The research team homed in on neurons in the thalamus, a region of the brain that regulates sleep and wakefulness, among other functions. Using CRISPR-Cas9 gene editing, the researchers disrupted a gene that codes for a protein that binds the inhibitory neurotransmitter GABA.
The protein is a target of drugs that promote sleep. Disruption of this gene in mouse models boosted the activity of delta waves and enhanced deep sleep in the animals.
If replicated in further animal models, the findings could lay the groundwork for designing therapies that precision-target this protein to induce deep sleep.
“Our findings represent an important step forward in pinpointing the molecular basis of sleep regulation and point to an alternative pharmacologic strategy for promoting natural, restorative sleep,” said study senior investigator Radhika Basheer, associate professor of psychiatry at HMS and VA Boston.
New therapies are sorely needed. Commonly used insomnia medicines, while an important tool for treatment of persistent insomnia, have well-known drawbacks. Many of these medications work by getting people to fall asleep fast, but they also tend to dampen the activity of restorative delta waves. Thus, while such medications promote falling asleep, the slumber they induce is not necessarily restorative.
“We believe our findings set the stage for developing a new class of sleep medicines that can achieve this all-important maintenance of deep sleep by boosting delta wave oscillations,” added Basheer, who co-led the study with colleague Ritchie Brown, associate professor of psychiatry at HMS.
HMS co-authors include David Uygun, Chun Yang, Fumi Katsuki, Erik Hodges, James McKenna, and James McNally. Elena Tilli of Stonehill College was also a co-author on the study.
Funding: This work was supported by VA Biomedical Laboratory Research and Development Service Merit Awards and by National Institutes of Health grants R01 NS119227, R21 NS079866, R01 MH039683, T32 HL07901, K01 AG068366, R21 MH125242.

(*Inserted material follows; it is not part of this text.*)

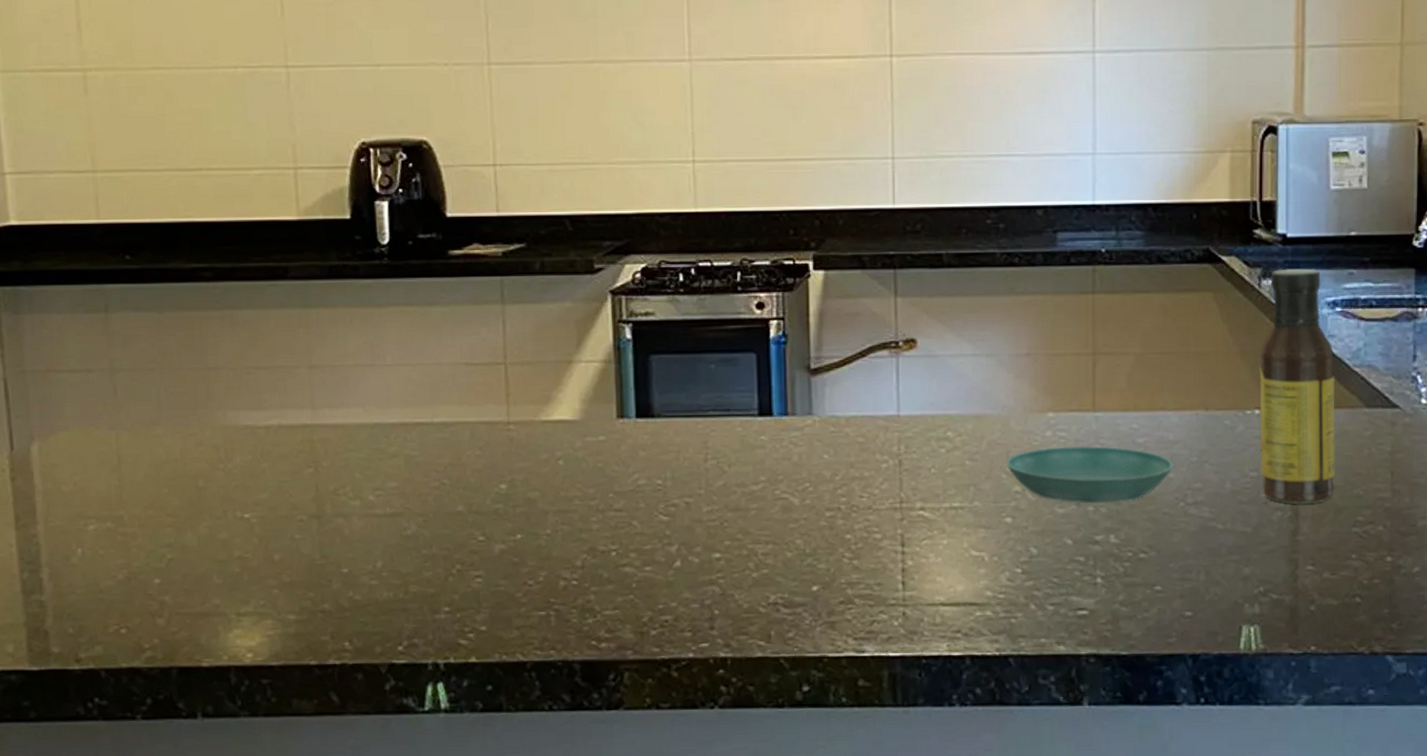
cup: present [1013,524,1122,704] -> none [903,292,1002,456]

Disclosures: Uygun, McKenna, McNally, Brown, and Basheer are research health scientists at VA Boston Healthcare System. The contents of this work do not represent the views of the US Department of Veterans Affairs or the United States Government. McKenna received partial salary compensation and funding from Merck MISP (Merck Investigator Sponsored Programs) but has no conflict of interest with this work.
Knockdown of GABAA alpha3 subunits on thalamic reticular neurons enhances deep sleep in mice
Identification of mechanisms which increase deep sleep could lead to novel treatments which promote the restorative effects of sleep.
Here, we show that knockdown of the α3 GABAA-receptor subunit from parvalbumin neurons in the thalamic reticular nucleus using CRISPR-Cas9 gene editing increased the thalamocortical delta (1.5–4 Hz) oscillations which are implicated in many health-promoting effects of sleep. Inhibitory synaptic currents in thalamic reticular parvalbumin neurons were strongly reduced in vitro.
Further analysis revealed that delta power in long NREM bouts prior to NREM-REM transitions was preferentially affected by deletion of α3 subunits.
Our results identify a role for GABAA receptors on thalamic reticular nucleus neurons and suggest antagonism of α3 subunits as a strategy to enhance delta activity during sleep.